§ Source extract

Connection Pool Tuning: Your UCP configuration needs three critical changes:

pds.setValidateConnectionOnBorrow(true);
pds.setConnectionValidationTimeout(5);
pds.setInactiveConnectionTimeout(300);

ValidateConnectionOnBorrow ensures dead connections are detected before being handed to application. Set validation timeout to 5 seconds for quick detection. InactiveConnectionTimeout of 300 seconds recycles idle connections before firewall timeout.

Additionally, configure SQLNET.RECV_TIMEOUT and SQLNET.SEND_TIMEOUT in sqlnet.ora on the database server to 300 seconds. This ensures the database server itself detects dead clients.

Root Cause: Your ORA-03113 errors occur because the OS patch reset TCP keepalive to 7200 seconds (2 hours), but your firewall drops connections at 600 seconds (10 minutes). Idle pooled connections are terminated by the firewall, but neither the OS nor the application detects this until attempting to use the connection, resulting in protocol adapter errors.

Verification: After implementing these changes, monitor for 48 hours. You should see no more ORA-03113/ORA-03114 errors. Use ‘netstat -anp | grep ESTABLISHED’ to verify connections remain stable. The combination of OS keepalive (300s), Oracle SQLNET.EXPIRE_TIME (600s), and UCP validation ensures connections are either kept alive or properly recycled before becoming stale.

§ Problem set
1. In the connection pool tuning answer, rewrite everything from "Verification: After implementing" down to "before becoming stale.", switching "48 hours" to "72 hours".
2. In the connection pool tuning answer, after how many seconds does the firewall drop connections?
3. Write the next part of the connection pool tuning answer, picking up after its last sentence.

Extracted page text data:
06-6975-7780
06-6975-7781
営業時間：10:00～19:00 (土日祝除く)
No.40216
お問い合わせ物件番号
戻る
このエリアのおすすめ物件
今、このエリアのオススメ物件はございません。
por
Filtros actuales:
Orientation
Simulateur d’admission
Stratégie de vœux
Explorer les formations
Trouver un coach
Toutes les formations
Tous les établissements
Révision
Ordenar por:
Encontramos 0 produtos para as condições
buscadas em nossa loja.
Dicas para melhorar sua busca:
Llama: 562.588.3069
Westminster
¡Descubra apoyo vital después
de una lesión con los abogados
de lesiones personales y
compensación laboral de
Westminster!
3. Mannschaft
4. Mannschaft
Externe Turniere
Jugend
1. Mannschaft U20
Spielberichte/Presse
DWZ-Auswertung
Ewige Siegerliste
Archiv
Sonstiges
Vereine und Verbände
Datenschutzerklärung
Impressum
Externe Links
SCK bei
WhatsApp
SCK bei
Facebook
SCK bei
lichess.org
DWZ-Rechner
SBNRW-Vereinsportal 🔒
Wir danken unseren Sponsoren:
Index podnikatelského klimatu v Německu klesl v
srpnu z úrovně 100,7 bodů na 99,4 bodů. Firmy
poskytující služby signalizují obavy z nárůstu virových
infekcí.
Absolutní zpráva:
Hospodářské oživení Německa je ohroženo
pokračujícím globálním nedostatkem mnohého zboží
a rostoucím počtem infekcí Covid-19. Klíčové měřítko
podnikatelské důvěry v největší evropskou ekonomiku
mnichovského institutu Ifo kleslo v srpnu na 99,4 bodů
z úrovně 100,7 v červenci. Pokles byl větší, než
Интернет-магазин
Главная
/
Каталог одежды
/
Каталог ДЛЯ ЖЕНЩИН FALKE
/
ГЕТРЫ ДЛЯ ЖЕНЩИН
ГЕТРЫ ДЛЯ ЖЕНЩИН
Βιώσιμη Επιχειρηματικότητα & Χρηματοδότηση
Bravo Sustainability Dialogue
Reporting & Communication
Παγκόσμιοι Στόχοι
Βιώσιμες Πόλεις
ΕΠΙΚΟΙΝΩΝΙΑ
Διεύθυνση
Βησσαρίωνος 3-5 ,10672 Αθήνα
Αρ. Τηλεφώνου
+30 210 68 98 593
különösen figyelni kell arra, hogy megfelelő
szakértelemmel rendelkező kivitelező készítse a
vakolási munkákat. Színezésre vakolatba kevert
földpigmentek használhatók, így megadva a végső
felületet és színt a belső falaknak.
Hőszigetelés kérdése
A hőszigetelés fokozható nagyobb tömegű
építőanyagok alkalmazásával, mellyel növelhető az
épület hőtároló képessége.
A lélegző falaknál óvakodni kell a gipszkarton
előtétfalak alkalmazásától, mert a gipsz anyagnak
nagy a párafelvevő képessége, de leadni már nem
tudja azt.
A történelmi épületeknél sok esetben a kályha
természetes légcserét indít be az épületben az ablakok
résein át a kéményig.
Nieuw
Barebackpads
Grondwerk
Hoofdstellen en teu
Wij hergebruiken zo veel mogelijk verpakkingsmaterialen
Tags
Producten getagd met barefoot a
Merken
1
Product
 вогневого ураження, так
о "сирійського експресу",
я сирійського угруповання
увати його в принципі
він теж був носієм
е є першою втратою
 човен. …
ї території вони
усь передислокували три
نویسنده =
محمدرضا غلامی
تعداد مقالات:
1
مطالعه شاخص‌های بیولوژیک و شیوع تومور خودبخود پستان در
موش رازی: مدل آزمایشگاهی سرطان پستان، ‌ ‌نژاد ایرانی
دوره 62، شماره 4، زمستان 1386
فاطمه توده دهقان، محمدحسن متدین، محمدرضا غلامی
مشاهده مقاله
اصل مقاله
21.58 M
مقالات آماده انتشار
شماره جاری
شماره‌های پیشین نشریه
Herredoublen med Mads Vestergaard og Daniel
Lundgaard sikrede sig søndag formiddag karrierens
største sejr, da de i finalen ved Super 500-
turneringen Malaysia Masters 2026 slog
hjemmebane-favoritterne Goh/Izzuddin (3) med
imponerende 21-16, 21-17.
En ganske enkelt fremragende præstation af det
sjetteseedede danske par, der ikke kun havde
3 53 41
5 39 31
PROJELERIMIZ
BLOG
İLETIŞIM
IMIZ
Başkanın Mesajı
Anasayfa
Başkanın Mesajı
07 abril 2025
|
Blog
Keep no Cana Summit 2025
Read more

§ Answer section
1.
Verification: After implementing these changes, monitor for 72 hours. You should see no more ORA-03113/ORA-03114 errors. Use ‘netstat -anp | grep ESTABLISHED’ to verify connections remain stable. The combination of OS keepalive (300s), Oracle SQLNET.EXPIRE_TIME (600s), and UCP validation ensures connections are either kept alive or properly recycled before becoming stale.

2. 600 seconds (10 minutes).

3.
This is almost certainly TCP keepalive related. OS patches often reset network kernel parameters to defaults. Check your current settings with ‘sysctl net.ipv4.tcp_keepalive_time net.ipv4.tcp_keepalive_intvl net.ipv4.tcp_keepalive_probes’. Default values are often too aggressive for database connections.

Good point. We do have a firewall with 600 second idle timeout. Could this be causing the issue even if the database connection is actively used?

We’re using UCP (Universal Connection Pool) on the Java application side. The pool has min 10 and max 50 connections with no validation query configured currently.

Yes, if your application uses connection pooling with idle connections, they can be terminated by the firewall. You need to tune both OS TCP keepalive and application connection pool settings. What connection pool are you using on the application side?

You’re right - the values were reset to defaults. tcp_keepalive_time is 7200 seconds. Should I increase this for database connections? What values do you recommend?